> _WHAT IS REQUIRED_
Search the data for the word "SilkS" and copy every line that contains it.

[Text-based design files]

------------------------------------------------------------------------

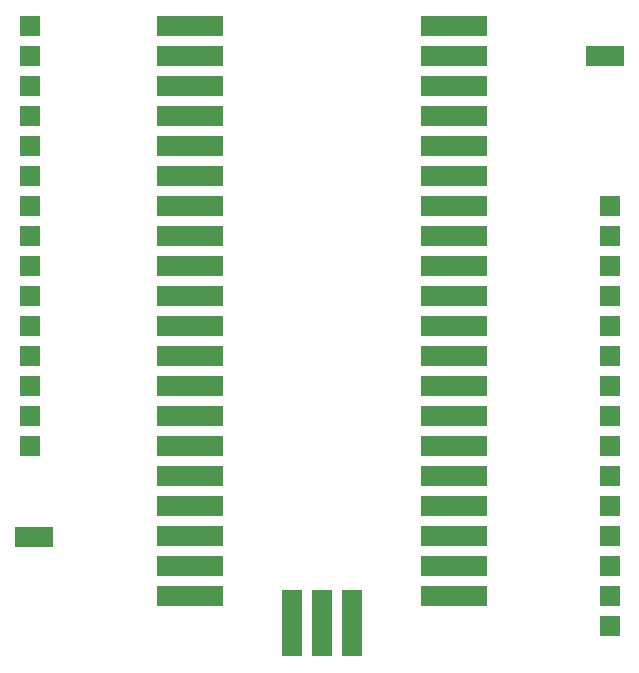
<source format=gts>
G04*
G04 #@! TF.GenerationSoftware,Altium Limited,Altium Designer,20.0.13 (296)*
G04*
G04 Layer_Color=8388736*
%FSLAX44Y44*%
%MOMM*%
G71*
G01*
G75*
%ADD17R,3.2032X1.7032*%
%ADD18R,1.7032X1.7032*%
%ADD19R,5.7032X1.7032*%
%ADD20R,1.7032X5.7032*%
D17*
X1076500Y1073500D02*
D03*
X593289Y666336D02*
D03*
D18*
X1080805Y590912D02*
D03*
Y946512D02*
D03*
Y921112D02*
D03*
Y895712D02*
D03*
Y870312D02*
D03*
Y844912D02*
D03*
Y819512D02*
D03*
Y794112D02*
D03*
Y768712D02*
D03*
Y743312D02*
D03*
Y717912D02*
D03*
Y692512D02*
D03*
Y667112D02*
D03*
Y641712D02*
D03*
Y616312D02*
D03*
X589933Y743550D02*
D03*
Y1099150D02*
D03*
Y1073750D02*
D03*
Y1048350D02*
D03*
Y1022950D02*
D03*
Y997550D02*
D03*
Y972150D02*
D03*
Y946750D02*
D03*
Y921350D02*
D03*
Y895950D02*
D03*
Y870550D02*
D03*
Y845150D02*
D03*
Y819750D02*
D03*
Y794350D02*
D03*
Y768950D02*
D03*
D19*
X948544Y666869D02*
D03*
Y641469D02*
D03*
Y616069D02*
D03*
X725019D02*
D03*
Y641469D02*
D03*
Y666869D02*
D03*
Y692269D02*
D03*
Y717669D02*
D03*
Y743069D02*
D03*
Y768469D02*
D03*
Y793869D02*
D03*
Y819269D02*
D03*
Y844669D02*
D03*
Y870069D02*
D03*
Y895469D02*
D03*
Y920869D02*
D03*
Y946269D02*
D03*
Y971669D02*
D03*
Y997069D02*
D03*
Y1022469D02*
D03*
Y1047869D02*
D03*
Y1073269D02*
D03*
Y1098669D02*
D03*
X948544Y692269D02*
D03*
Y717669D02*
D03*
Y743069D02*
D03*
Y768469D02*
D03*
Y793869D02*
D03*
Y819269D02*
D03*
Y844669D02*
D03*
Y870069D02*
D03*
Y895469D02*
D03*
Y920869D02*
D03*
Y946269D02*
D03*
Y971669D02*
D03*
Y997069D02*
D03*
Y1022469D02*
D03*
Y1047869D02*
D03*
Y1073269D02*
D03*
Y1098669D02*
D03*
D20*
X862182Y593207D02*
D03*
X836782D02*
D03*
X811382D02*
D03*
M02*

</source>
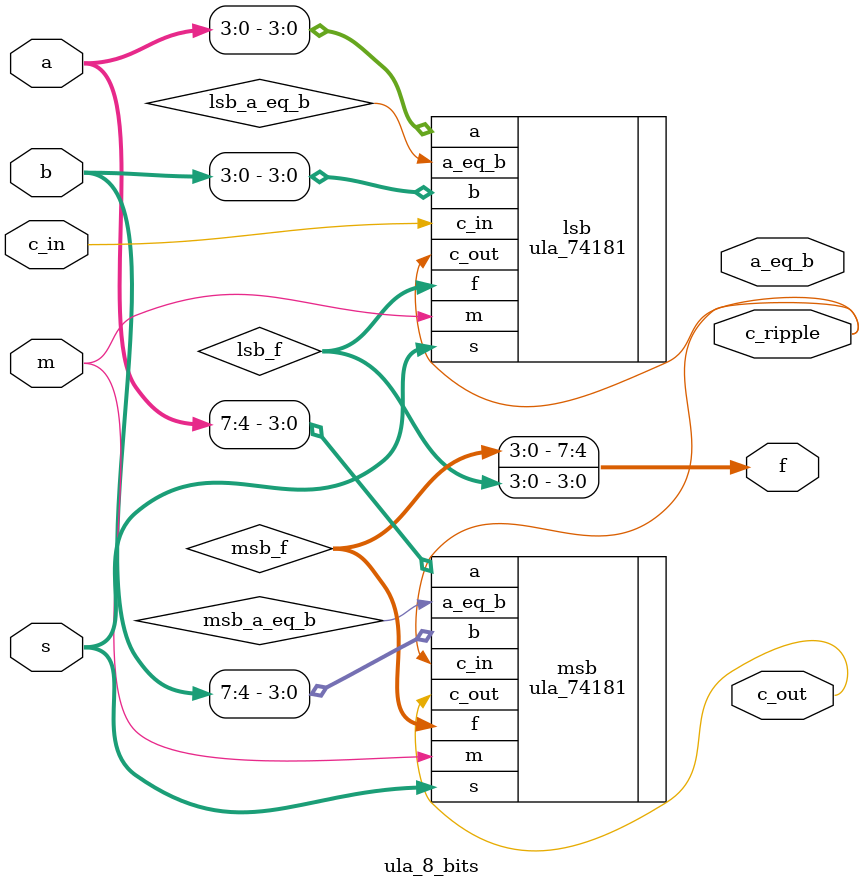
<source format=sv>
module ula_8_bits(
    input logic [7:0] b, a,
    input logic [3:0] s,
    input logic m,
    input logic c_in,

    output logic [7:0] f,
    output logic a_eq_b,
    output logic c_out,
    output logic c_ripple
);

logic [3:0] lsb_f, msb_f;     // Variável temporária para captar os resultados das duas ULAs de 4 bits instanciadas
logic lsb_a_eq_b, msb_a_eq_b; // Variável temporária para verificar se A é igual a B nas duas ULAs de 4 bits

assign f = {msb_f, lsb_f};

ula_74181 lsb ( // Instância para captar os 4 bits menos significativos
    .a(a[3:0]),
    .b(b[3:0]),
    .s(s),
    .m(m),
    .c_in(c_in),
    .f(lsb_f),
    .a_eq_b(lsb_a_eq_b),
    .c_out(c_ripple)
);

ula_74181 msb ( // Instância para captar os 4 bits mais significativos
    .a(a[7:4]),
    .b(b[7:4]),
    .s(s),
    .m(m),
    .c_in(c_ripple),
    .f(msb_f),
    .a_eq_b(msb_a_eq_b),
    .c_out(c_out)
);

endmodule
</source>
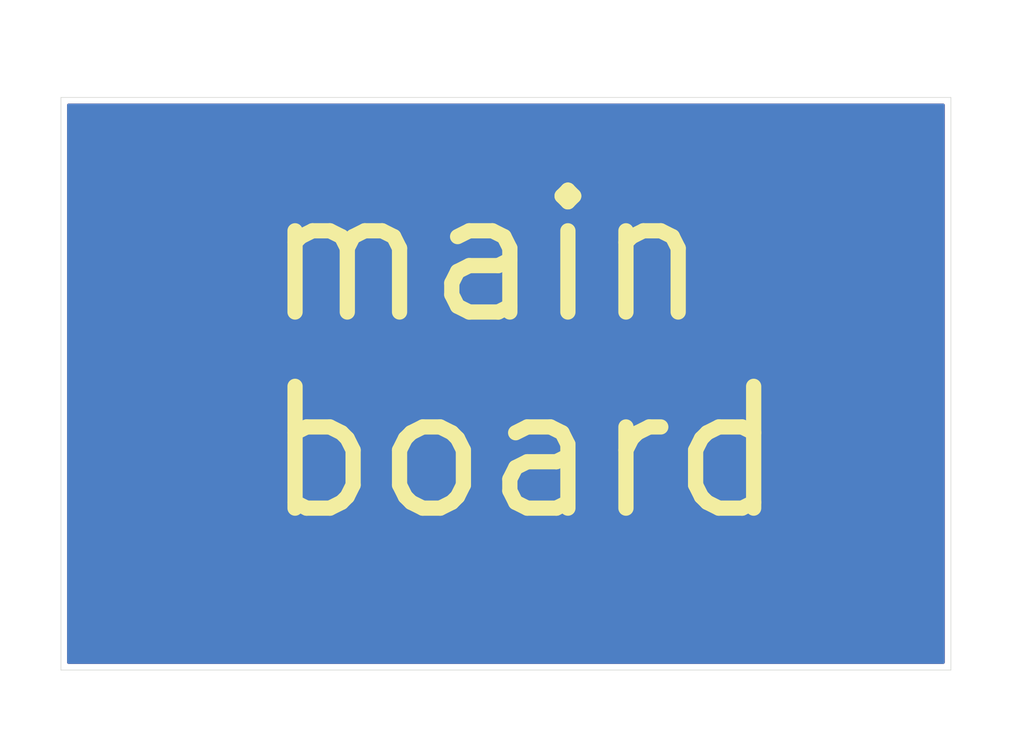
<source format=kicad_pcb>
(kicad_pcb
	(version 20241229)
	(generator "pcbnew")
	(generator_version "9.0")
	(general
		(thickness 1.6)
		(legacy_teardrops no)
	)
	(paper "A4")
	(layers
		(0 "F.Cu" signal)
		(2 "B.Cu" signal)
		(9 "F.Adhes" user "F.Adhesive")
		(11 "B.Adhes" user "B.Adhesive")
		(13 "F.Paste" user)
		(15 "B.Paste" user)
		(5 "F.SilkS" user "F.Silkscreen")
		(7 "B.SilkS" user "B.Silkscreen")
		(1 "F.Mask" user)
		(3 "B.Mask" user)
		(17 "Dwgs.User" user "User.Drawings")
		(19 "Cmts.User" user "User.Comments")
		(21 "Eco1.User" user "User.Eco1")
		(23 "Eco2.User" user "User.Eco2")
		(25 "Edge.Cuts" user)
		(27 "Margin" user)
		(31 "F.CrtYd" user "F.Courtyard")
		(29 "B.CrtYd" user "B.Courtyard")
		(35 "F.Fab" user)
		(33 "B.Fab" user)
		(39 "User.1" user)
		(41 "User.2" user)
		(43 "User.3" user)
		(45 "User.4" user)
	)
	(setup
		(pad_to_mask_clearance 0)
		(allow_soldermask_bridges_in_footprints no)
		(tenting front back)
		(pcbplotparams
			(layerselection 0x00000000_00000000_55555555_5755f5ff)
			(plot_on_all_layers_selection 0x00000000_00000000_00000000_00000000)
			(disableapertmacros no)
			(usegerberextensions no)
			(usegerberattributes yes)
			(usegerberadvancedattributes yes)
			(creategerberjobfile yes)
			(dashed_line_dash_ratio 12.000000)
			(dashed_line_gap_ratio 3.000000)
			(svgprecision 4)
			(plotframeref no)
			(mode 1)
			(useauxorigin no)
			(hpglpennumber 1)
			(hpglpenspeed 20)
			(hpglpendiameter 15.000000)
			(pdf_front_fp_property_popups yes)
			(pdf_back_fp_property_popups yes)
			(pdf_metadata yes)
			(pdf_single_document no)
			(dxfpolygonmode yes)
			(dxfimperialunits yes)
			(dxfusepcbnewfont yes)
			(psnegative no)
			(psa4output no)
			(plot_black_and_white yes)
			(sketchpadsonfab no)
			(plotpadnumbers no)
			(hidednponfab no)
			(sketchdnponfab yes)
			(crossoutdnponfab yes)
			(subtractmaskfromsilk no)
			(outputformat 1)
			(mirror no)
			(drillshape 1)
			(scaleselection 1)
			(outputdirectory "")
		)
	)
	(net 0 "")
	(gr_line
		(start 160 55)
		(end 160 102)
		(stroke
			(width 0.05)
			(type default)
		)
		(layer "Edge.Cuts")
		(uuid "08f89ad8-61b3-4a99-9164-2153e81c2d64")
	)
	(gr_line
		(start 160 102)
		(end 87 102)
		(stroke
			(width 0.05)
			(type default)
		)
		(layer "Edge.Cuts")
		(uuid "c9af4ad0-5ee9-4860-9896-7f6a1de86715")
	)
	(gr_line
		(start 87 102)
		(end 87 55)
		(stroke
			(width 0.05)
			(type default)
		)
		(layer "Edge.Cuts")
		(uuid "d3798e68-8968-40ed-9342-6d05d911dd49")
	)
	(gr_line
		(start 87 55)
		(end 160 55)
		(stroke
			(width 0.05)
			(type default)
		)
		(layer "Edge.Cuts")
		(uuid "d6f8122b-e00b-4c29-bc8b-0334cd8dd045")
	)
	(gr_text "main\nboard"
		(at 103 90 0)
		(layer "F.SilkS")
		(uuid "a77e9b64-56bd-450e-87c2-f51a0387f012")
		(effects
			(font
				(size 10 10)
				(thickness 1.25)
			)
			(justify left bottom)
		)
	)
	(zone
		(net 0)
		(net_name "")
		(layers "F.Cu" "B.Cu")
		(uuid "8a07ebb3-0f72-47d7-9624-7cc4ce6f0b90")
		(hatch edge 0.5)
		(connect_pads
			(clearance 0.5)
		)
		(min_thickness 0.25)
		(filled_areas_thickness no)
		(fill yes
			(thermal_gap 0.5)
			(thermal_bridge_width 0.5)
			(island_removal_mode 1)
			(island_area_min 10)
		)
		(polygon
			(pts
				(xy 83 47) (xy 166 47) (xy 166 107) (xy 82 107)
			)
		)
		(filled_polygon
			(layer "F.Cu")
			(island)
			(pts
				(xy 159.442539 55.520185) (xy 159.488294 55.572989) (xy 159.4995 55.6245) (xy 159.4995 101.3755)
				(xy 159.479815 101.442539) (xy 159.427011 101.488294) (xy 159.3755 101.4995) (xy 87.6245 101.4995)
				(xy 87.557461 101.479815) (xy 87.511706 101.427011) (xy 87.5005 101.3755) (xy 87.5005 55.6245) (xy 87.520185 55.557461)
				(xy 87.572989 55.511706) (xy 87.6245 55.5005) (xy 159.3755 55.5005)
			)
		)
		(filled_polygon
			(layer "B.Cu")
			(island)
			(pts
				(xy 159.442539 55.520185) (xy 159.488294 55.572989) (xy 159.4995 55.6245) (xy 159.4995 101.3755)
				(xy 159.479815 101.442539) (xy 159.427011 101.488294) (xy 159.3755 101.4995) (xy 87.6245 101.4995)
				(xy 87.557461 101.479815) (xy 87.511706 101.427011) (xy 87.5005 101.3755) (xy 87.5005 55.6245) (xy 87.520185 55.557461)
				(xy 87.572989 55.511706) (xy 87.6245 55.5005) (xy 159.3755 55.5005)
			)
		)
	)
	(embedded_fonts no)
)

</source>
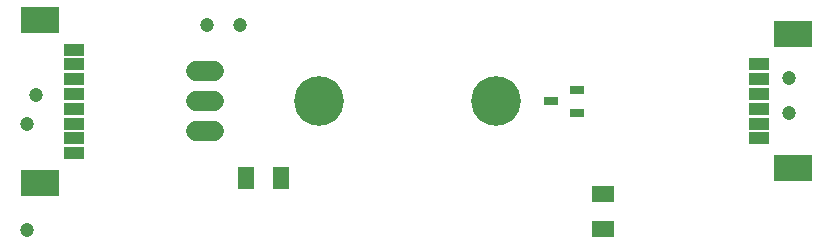
<source format=gbr>
G04 EAGLE Gerber X2 export*
%TF.Part,Single*%
%TF.FileFunction,Soldermask,Top,1*%
%TF.FilePolarity,Negative*%
%TF.GenerationSoftware,Autodesk,EAGLE,9.1.0*%
%TF.CreationDate,2020-06-24T00:00:21Z*%
G75*
%MOMM*%
%FSLAX34Y34*%
%LPD*%
%AMOC8*
5,1,8,0,0,1.08239X$1,22.5*%
G01*
%ADD10R,1.253200X0.803200*%
%ADD11R,1.803200X1.003200*%
%ADD12R,3.203200X2.303200*%
%ADD13C,1.727200*%
%ADD14R,1.883200X1.363200*%
%ADD15R,1.363200X1.883200*%
%ADD16C,1.203200*%
%ADD17C,4.203200*%


D10*
X556000Y135500D03*
X556000Y154500D03*
X534000Y145000D03*
D11*
X130040Y188750D03*
X130040Y176250D03*
X130040Y163750D03*
X130040Y151250D03*
X130040Y138750D03*
X130040Y126250D03*
X130040Y113750D03*
X130040Y101250D03*
D12*
X101040Y75750D03*
X101040Y214250D03*
D13*
X233380Y119600D02*
X248620Y119600D01*
X248620Y145000D02*
X233380Y145000D01*
X233380Y170400D02*
X248620Y170400D01*
D14*
X578000Y66750D03*
X578000Y37250D03*
D15*
X304750Y80000D03*
X275250Y80000D03*
D11*
X710000Y113750D03*
X710000Y126250D03*
X710000Y138750D03*
X710000Y151250D03*
X710000Y163750D03*
X710000Y176250D03*
D12*
X739000Y88250D03*
X739000Y201750D03*
D16*
X242500Y210000D03*
D17*
X487500Y145000D03*
D16*
X90000Y126000D03*
X90000Y36000D03*
X735000Y165000D03*
X735000Y135000D03*
X97500Y150000D03*
D17*
X337500Y145000D03*
D16*
X270000Y210000D03*
M02*

</source>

------------------------------------------------------------------------

> _WORKED SOLUTION_
		(5 "F.SilkS" user "F.Silkscreen")
		(7 "B.SilkS" user "B.Silkscreen")
		(layer "F.SilkS")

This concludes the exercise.